Set Investment Limits 

Quite simply, if you can’t afford to lose the money you are investing, you should not invest it in the first place. Instead, plan your budget out, then set aside some funds for digital assets. It doesn’t have to be a large amount. You can start with $100, experiment with different assets, and see how it goes.

As Stone stressed, it’s also important to have a timeframe in mind. Whether it’s a week or a month, evaluate how your investments are doing and have a plan in place. For example, if your assets appreciated, perhaps you can withdraw some of your earnings and set it aside, either as a backup fund or to invest in other assets.

Implement Strong Security Practices

There are multiple methods to invest in and store digital assets. If you do opt to get a hardware wallet, make sure you protect it with a passphrase. Store both the device and passphrase in a safe place, such as a safe deposit box. You don’t want to be in a situation like the one James Howells found himself in, in which he threw away a hard drive said to hold about $800 million in Bitcoin.

If you opt to use a centralized exchange, utilize extra security methods such as two-factor authentication. With this system, a temporary code is sent to an account holder to prevent logins by bad actors.

What Are the Most Reliable Sources for Cryptocurrency Research?

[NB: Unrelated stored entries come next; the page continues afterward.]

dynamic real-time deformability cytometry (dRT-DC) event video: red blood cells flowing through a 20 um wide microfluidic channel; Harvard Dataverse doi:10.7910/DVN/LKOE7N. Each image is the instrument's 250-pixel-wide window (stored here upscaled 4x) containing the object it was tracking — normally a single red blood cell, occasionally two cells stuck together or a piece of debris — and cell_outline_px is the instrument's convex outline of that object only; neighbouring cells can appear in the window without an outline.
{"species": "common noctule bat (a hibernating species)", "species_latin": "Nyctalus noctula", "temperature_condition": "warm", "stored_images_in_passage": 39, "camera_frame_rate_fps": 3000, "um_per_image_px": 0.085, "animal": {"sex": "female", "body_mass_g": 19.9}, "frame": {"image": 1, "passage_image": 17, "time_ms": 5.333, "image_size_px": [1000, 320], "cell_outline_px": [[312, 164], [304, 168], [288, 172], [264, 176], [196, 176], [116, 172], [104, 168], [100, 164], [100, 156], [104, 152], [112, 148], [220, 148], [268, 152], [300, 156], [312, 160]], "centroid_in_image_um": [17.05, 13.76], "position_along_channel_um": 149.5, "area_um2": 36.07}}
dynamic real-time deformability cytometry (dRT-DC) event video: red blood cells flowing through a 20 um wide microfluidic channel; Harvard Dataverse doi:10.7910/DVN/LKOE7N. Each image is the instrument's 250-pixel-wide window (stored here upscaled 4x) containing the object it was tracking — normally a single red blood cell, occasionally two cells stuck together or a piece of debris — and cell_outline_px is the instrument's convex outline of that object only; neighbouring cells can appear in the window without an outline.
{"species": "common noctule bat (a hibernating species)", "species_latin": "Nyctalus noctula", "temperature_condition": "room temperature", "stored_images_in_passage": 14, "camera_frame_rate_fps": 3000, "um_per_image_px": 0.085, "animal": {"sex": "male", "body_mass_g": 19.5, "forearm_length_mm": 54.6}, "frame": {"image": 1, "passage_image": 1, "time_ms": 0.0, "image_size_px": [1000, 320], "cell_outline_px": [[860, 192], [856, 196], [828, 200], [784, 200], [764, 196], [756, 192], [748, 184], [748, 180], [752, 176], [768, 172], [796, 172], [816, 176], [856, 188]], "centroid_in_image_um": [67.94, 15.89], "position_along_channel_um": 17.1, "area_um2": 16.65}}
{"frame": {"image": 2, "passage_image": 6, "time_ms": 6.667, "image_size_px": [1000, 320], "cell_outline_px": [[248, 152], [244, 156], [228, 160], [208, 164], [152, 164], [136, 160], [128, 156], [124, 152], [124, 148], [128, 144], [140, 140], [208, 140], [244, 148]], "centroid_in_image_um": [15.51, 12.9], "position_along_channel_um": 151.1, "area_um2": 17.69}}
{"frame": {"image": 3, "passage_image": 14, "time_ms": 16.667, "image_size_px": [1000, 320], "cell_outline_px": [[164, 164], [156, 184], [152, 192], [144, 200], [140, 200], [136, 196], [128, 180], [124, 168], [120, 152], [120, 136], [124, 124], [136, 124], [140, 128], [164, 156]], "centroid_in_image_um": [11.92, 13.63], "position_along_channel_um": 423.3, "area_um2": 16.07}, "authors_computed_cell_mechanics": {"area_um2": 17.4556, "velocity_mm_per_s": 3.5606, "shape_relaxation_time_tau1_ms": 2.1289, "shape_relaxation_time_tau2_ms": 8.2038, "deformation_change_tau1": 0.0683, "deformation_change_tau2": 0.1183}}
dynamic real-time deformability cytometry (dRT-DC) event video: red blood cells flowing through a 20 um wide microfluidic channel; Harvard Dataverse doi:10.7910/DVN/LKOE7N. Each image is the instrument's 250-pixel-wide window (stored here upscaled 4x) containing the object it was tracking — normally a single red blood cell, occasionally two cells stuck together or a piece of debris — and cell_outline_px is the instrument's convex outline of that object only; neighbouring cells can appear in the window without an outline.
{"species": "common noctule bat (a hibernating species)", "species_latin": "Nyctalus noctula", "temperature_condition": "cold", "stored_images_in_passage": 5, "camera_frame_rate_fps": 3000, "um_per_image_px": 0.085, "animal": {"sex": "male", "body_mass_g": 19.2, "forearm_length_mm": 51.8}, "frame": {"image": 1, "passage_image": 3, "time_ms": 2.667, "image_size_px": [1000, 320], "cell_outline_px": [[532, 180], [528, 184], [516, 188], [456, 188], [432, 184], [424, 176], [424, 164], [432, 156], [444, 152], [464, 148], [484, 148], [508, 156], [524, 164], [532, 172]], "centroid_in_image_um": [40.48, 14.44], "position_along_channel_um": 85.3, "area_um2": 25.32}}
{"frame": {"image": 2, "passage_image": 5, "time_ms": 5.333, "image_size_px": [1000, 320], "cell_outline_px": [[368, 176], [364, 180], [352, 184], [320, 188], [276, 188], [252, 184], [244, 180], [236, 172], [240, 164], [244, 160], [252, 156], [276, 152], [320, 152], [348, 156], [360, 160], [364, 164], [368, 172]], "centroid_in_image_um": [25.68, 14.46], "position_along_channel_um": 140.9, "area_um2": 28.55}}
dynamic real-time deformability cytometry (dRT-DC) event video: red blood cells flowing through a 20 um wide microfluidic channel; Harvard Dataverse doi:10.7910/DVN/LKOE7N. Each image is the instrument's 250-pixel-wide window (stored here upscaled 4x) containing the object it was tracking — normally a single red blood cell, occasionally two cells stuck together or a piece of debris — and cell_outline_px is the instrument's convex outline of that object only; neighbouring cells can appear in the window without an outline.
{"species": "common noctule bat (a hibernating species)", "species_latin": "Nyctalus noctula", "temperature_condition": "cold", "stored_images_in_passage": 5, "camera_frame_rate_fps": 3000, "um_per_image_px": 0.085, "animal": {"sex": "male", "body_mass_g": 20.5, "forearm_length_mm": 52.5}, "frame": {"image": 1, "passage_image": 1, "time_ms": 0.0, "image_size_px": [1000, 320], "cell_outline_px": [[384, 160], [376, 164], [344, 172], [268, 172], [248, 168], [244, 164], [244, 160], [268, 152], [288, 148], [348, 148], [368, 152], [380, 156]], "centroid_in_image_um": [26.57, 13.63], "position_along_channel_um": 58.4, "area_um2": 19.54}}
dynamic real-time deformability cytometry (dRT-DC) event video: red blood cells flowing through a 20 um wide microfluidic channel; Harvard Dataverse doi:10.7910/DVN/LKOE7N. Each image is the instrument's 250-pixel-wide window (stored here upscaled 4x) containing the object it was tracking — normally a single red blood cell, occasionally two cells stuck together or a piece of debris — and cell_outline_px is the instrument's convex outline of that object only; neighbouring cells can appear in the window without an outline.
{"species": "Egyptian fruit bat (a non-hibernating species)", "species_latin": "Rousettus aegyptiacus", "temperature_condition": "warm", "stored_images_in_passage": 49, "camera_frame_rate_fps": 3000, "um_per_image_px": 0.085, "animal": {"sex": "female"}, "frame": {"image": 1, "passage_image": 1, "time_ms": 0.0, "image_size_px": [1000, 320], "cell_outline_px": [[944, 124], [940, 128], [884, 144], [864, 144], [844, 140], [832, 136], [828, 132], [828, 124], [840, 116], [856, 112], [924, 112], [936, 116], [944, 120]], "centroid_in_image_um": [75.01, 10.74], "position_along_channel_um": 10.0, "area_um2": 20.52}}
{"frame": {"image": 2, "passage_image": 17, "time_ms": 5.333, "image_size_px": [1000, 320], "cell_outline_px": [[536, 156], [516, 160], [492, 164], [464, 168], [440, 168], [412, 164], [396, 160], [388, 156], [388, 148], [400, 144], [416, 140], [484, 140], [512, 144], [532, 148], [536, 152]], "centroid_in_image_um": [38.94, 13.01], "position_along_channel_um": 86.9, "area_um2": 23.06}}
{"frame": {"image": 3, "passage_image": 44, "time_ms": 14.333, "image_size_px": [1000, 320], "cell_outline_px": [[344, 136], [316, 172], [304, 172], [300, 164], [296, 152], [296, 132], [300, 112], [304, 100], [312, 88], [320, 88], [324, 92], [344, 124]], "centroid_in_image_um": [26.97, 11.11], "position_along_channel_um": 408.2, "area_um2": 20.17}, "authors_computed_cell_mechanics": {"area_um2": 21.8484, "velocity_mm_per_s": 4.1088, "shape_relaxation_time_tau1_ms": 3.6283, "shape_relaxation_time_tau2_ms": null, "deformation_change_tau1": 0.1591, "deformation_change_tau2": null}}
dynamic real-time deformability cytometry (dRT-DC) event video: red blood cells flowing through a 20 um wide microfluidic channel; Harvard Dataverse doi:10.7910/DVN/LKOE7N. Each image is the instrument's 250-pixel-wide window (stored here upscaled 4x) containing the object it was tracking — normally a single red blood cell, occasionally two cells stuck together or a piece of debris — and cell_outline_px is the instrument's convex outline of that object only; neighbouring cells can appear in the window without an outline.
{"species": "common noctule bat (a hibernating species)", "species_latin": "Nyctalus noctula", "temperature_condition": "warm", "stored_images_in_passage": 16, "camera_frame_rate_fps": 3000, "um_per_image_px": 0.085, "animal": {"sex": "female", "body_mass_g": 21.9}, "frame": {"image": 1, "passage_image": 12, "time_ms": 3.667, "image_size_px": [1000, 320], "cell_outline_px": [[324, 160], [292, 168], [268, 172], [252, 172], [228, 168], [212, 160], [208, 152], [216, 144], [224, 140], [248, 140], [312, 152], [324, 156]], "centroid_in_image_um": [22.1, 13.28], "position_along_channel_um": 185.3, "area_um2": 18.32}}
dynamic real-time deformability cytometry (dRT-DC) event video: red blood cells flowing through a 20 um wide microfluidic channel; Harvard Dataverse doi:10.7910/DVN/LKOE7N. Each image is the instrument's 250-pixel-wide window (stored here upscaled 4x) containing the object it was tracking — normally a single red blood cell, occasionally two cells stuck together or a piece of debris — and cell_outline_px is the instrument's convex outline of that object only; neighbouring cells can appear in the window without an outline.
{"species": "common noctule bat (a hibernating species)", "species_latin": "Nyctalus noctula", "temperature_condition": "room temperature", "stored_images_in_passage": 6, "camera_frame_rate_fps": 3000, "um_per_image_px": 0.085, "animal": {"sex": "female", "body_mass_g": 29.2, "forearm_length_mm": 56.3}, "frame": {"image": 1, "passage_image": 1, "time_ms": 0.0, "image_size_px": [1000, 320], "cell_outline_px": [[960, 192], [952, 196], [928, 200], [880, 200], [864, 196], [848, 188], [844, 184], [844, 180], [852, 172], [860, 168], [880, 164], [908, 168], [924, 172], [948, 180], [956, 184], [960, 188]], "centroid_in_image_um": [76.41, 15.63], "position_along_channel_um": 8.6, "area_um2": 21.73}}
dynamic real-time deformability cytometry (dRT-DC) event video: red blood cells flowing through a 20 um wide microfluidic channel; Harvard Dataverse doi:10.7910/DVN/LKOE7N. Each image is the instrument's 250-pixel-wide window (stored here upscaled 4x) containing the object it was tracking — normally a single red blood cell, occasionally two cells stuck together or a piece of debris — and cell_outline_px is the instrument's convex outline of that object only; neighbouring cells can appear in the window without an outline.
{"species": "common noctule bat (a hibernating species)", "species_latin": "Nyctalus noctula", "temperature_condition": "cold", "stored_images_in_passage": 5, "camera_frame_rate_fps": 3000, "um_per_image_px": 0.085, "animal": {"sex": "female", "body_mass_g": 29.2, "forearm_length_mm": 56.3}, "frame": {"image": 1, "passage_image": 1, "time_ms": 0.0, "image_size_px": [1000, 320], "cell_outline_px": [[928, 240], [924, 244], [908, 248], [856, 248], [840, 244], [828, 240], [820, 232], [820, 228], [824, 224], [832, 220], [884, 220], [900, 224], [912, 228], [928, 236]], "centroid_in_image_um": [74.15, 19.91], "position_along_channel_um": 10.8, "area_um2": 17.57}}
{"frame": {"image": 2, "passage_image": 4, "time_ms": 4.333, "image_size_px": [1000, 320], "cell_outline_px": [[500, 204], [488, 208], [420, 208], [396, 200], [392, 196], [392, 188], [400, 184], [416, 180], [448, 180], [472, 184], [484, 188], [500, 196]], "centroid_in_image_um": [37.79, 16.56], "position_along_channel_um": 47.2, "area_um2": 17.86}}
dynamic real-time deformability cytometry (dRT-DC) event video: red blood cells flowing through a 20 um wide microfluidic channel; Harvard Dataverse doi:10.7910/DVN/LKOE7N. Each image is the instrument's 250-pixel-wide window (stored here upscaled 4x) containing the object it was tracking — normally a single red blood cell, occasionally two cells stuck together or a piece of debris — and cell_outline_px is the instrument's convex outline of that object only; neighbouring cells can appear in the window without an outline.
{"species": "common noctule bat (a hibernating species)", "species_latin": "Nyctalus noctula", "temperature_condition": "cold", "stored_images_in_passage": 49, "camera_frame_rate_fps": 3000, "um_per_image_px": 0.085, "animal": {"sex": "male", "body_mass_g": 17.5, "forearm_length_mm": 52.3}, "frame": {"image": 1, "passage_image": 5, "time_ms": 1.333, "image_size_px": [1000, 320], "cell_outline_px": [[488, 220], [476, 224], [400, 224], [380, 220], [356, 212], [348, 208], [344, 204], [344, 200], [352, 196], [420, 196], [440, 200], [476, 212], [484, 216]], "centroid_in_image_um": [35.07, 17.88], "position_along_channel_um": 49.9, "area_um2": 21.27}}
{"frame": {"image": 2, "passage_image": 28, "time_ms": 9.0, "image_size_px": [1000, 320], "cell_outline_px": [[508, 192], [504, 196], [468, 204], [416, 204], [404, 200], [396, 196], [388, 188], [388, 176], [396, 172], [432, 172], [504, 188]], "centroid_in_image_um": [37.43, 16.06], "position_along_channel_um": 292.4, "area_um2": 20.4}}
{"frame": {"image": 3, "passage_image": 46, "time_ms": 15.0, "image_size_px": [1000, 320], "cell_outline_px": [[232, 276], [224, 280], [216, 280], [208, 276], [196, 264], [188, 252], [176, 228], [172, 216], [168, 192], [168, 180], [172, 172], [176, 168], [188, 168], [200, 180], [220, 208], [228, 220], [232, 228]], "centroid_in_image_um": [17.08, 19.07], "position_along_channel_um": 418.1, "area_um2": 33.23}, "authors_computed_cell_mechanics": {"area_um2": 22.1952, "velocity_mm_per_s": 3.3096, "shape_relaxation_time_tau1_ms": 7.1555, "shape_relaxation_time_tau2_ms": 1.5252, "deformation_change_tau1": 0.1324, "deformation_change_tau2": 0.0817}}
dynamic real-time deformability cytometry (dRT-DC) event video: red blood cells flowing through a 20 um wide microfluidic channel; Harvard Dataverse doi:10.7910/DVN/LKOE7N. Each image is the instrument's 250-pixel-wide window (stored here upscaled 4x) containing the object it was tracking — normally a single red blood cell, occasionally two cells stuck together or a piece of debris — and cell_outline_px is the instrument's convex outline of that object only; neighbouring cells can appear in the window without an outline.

Some of the best introductory sources for cryptocurrency research come from the exchanges themselves, such as Coinbase, Kraken, and eToro. These companies’ websites will teach you the basics of crypto and offer deeper dives into various subjects. 

CoinMarketCap, which pulls data from multiple sources, provides a great overview of assets based on value and trading volume. Finally, X (formerly Twitter) and YouTube are go-to resources for those active in the crypto space. For example, Chow recommends the channel of Raoul Pal.

What Are the Tax Implications of Cryptocurrency Investments?

According to the IRS, “You may have to report transactions with digital assets such as cryptocurrency and non-fungible tokens (NFTs) on your tax return. Income from digital assets is taxable.” Find more information on this IRS website.

The Bottom Line

Cryptocurrencies offer the promise of great potential gains for savvy investors, but digital assets also come with many risks, including volatility and scams. If you’re interested in investing in these assets, make sure you conduct research, set and understand goals, and be prepared to lose money.